━━━ TEXTO EXTRAÍDO

Gastronomia narrativa: quando o prato conta histórias
- Diego Alvino

- 23 de fev.
- 3 min de leitura

Na maioria das vezes, pensamos na gastronomia como técnica, sabor ou estética. Mas existe uma camada mais profunda: todo prato conta uma história.
Antes de ser servido, ele já carrega um território, um tempo, uma memória e uma intenção.
Pessoas e ingredientes são personagens.
Texturas podem representar conflitos.
Temperaturas podem criar tensão.
E o aroma é uma introdução invisível.
Assim como na literatura, cozinhar não é apenas combinar elementos; é construir significado.
Um prato pode falar de escassez ou abundância. De tradição ou ruptura. De pertencimento ou deslocamento.
Na Amazônia, por exemplo, um caldo não é apenas alimento: ele pode narrar a floresta, tradição, resistência e afeto. O tucupi carrega tempo. A mandioca guarda ancestralidade. O vapor que sobe da panela é quase uma memória materializada.
Quando entendemos isso, a cozinha deixa de ser apenas execução e se torna linguagem.
O cozinheiro passa a ser também um autor, não apenas de receitas, mas de experiências sensoriais que contam histórias sem palavras.
No meu processo criativo, isso começa antes do fogo.
Eu começo desenhando o prato que desejo criar. No papel, ele ainda é silêncio, mas já tem intenção. A partir desse desenho, imagino cores e texturas com base nos ingredientes disponíveis, não apenas pelo que são, mas pelo que podem simbolizar.

━━━━━━

**DESCRIÇÃO DO EXERCÍCIO**
Atualize o trecho do texto sobre gastronomia narrativa que começa em "- 3 min de leitura" e termina em "e uma intenção.", reescrevendo-o com "território" substituído por "lugar".

━━━ DADOS

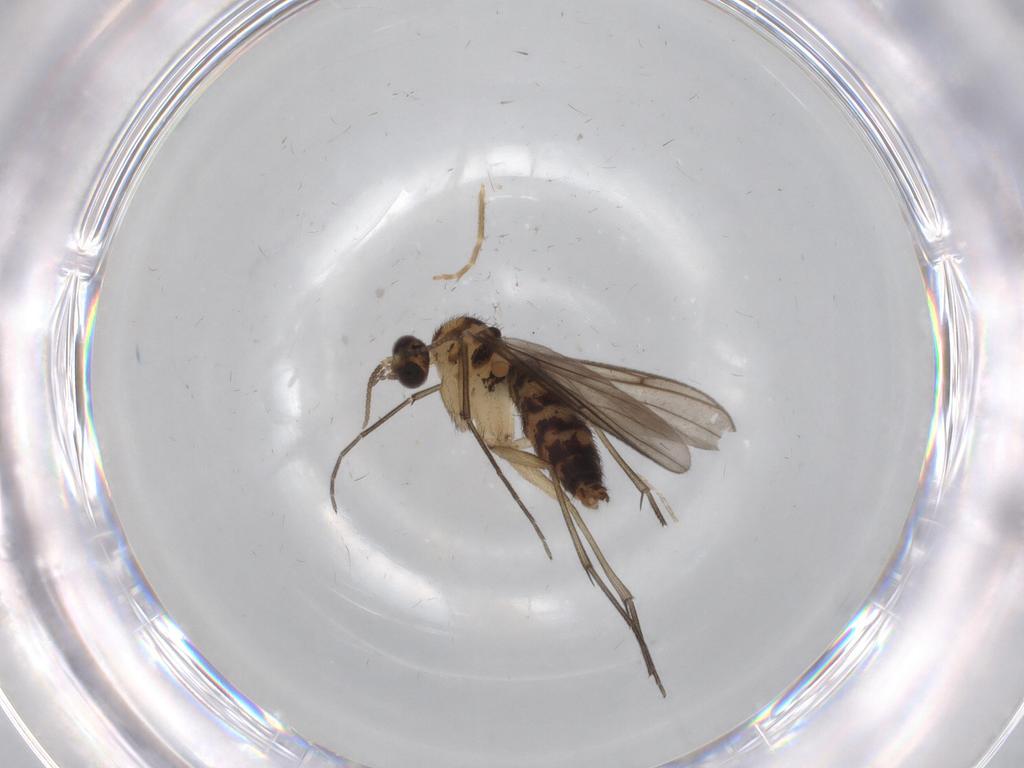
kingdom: Animalia
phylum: Arthropoda
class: Insecta
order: Diptera
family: Keroplatidae
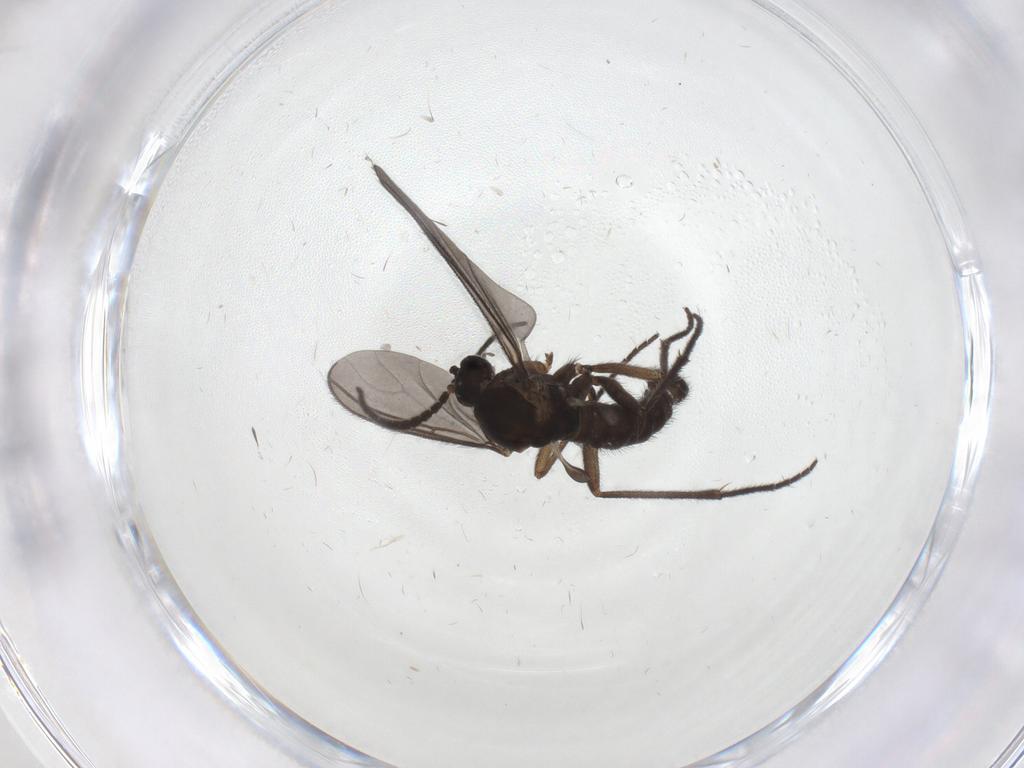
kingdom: Animalia
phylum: Arthropoda
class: Insecta
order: Diptera
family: Sciaridae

━━━━━━

**RESPOSTA ABAIXO**
- 3 min de leitura

Na maioria das vezes, pensamos na gastronomia como técnica, sabor ou estética. Mas existe uma camada mais profunda: todo prato conta uma história.
Antes de ser servido, ele já carrega um lugar, um tempo, uma memória e uma intenção.